Task statement: Output exactly the lines below, starting with the line that has "heette meer dan" and going on through the line that has "begraafplaats. De in", both included, and no other lines.

Material to process:
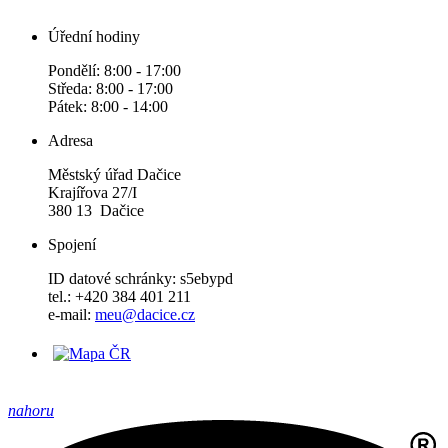
Úřední hodiny
Pondělí: 8:00 - 17:00
Středa: 8:00 - 17:00
Pátek: 8:00 - 14:00
Adresa
Městský úřad Dačice
Krajířova 27/I
380 13 Dačice
Spojení
ID datové schránky: s5ebypd
tel.: +420 384 401 211
e-mail:
meu@dacice.cz
nahoru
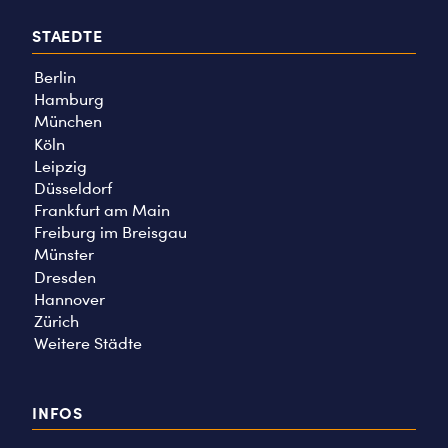
STAEDTE
Berlin
Hamburg
München
Köln
Leipzig
Düsseldorf
Frankfurt am Main
Freiburg im Breisgau
Münster
Dresden
Hannover
Zürich
Weitere Städte
INFOS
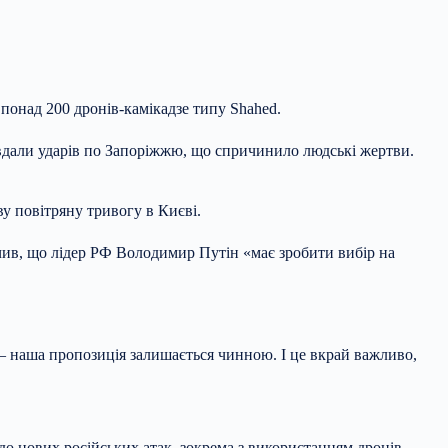
 понад 200 дронів-камікадзе типу Shahed.
авдали ударів по Запоріжжю, що спричинило людські жертви.
ву повітряну тривогу в Києві.
начив, що лідер РФ Володимир Путін «має зробити вибір на
— наша пропозиція залишається чинною. І це вкрай важливо,
о нових російських атак, зокрема з використанням дронів.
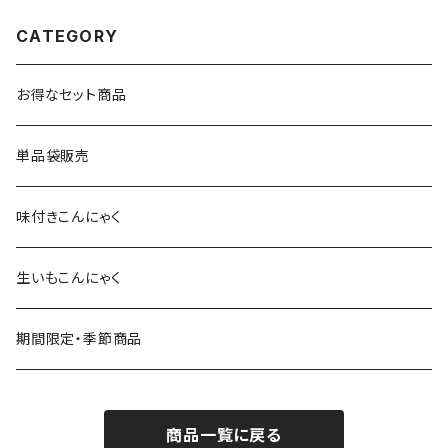
CATEGORY
お得なセット商品
単品袋販売
味付きこんにゃく
生いもこんにゃく
期間限定・季節商品
商品一覧に戻る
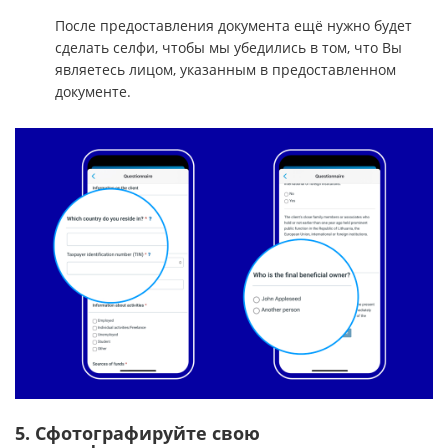
После предоставления документа ещё нужно будет
сделать селфи, чтобы мы убедились в том, что Вы
являетесь лицом, указанным в предоставленном
документе.
5. Сфотографируйте свою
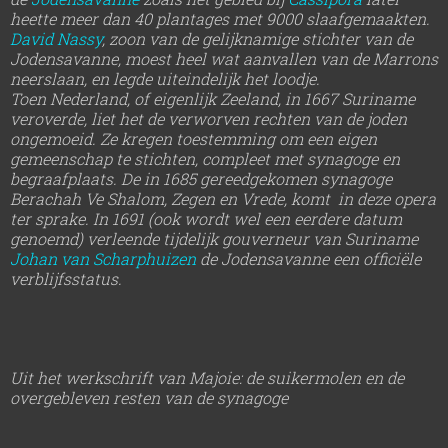
heette meer dan 40 plantages met 9000 slaafgemaakten.
David Nassy
, zoon van de gelijknamige stichter van de
Jodensavanne, moest heel wat aanvallen van de Marrons
neerslaan, en legde uiteindelijk het loodje.
Toen Nederland, of eigenlijk Zeeland, in 1667 Suriname
veroverde, liet het de verworven rechten van de joden
ongemoeid. Ze kregen toestemming om een eigen
gemeenschap te stichten, compleet met synagoge en
begraafplaats. De in 1685 gereedgekomen synagoge
Berachah Ve Shalom, Zegen en Vrede, komt in deze opera
ter sprake. In 1691 (ook wordt wel een eerdere datum
genoemd) verleende tijdelijk gouverneur van Suriname
Johan van Scharphuizen
de Jodensavanne een officië
le
verblijfsstatus.
Uit het werkschrift van Majoie: de suikermolen en de
overgebleven resten van de synagoge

Result below:
heette meer dan 40 plantages met 9000 slaafgemaakten.
David Nassy
, zoon van de gelijknamige stichter van de
Jodensavanne, moest heel wat aanvallen van de Marrons
neerslaan, en legde uiteindelijk het loodje.
Toen Nederland, of eigenlijk Zeeland, in 1667 Suriname
veroverde, liet het de verworven rechten van de joden
ongemoeid. Ze kregen toestemming om een eigen
gemeenschap te stichten, compleet met synagoge en
begraafplaats. De in 1685 gereedgekomen synagoge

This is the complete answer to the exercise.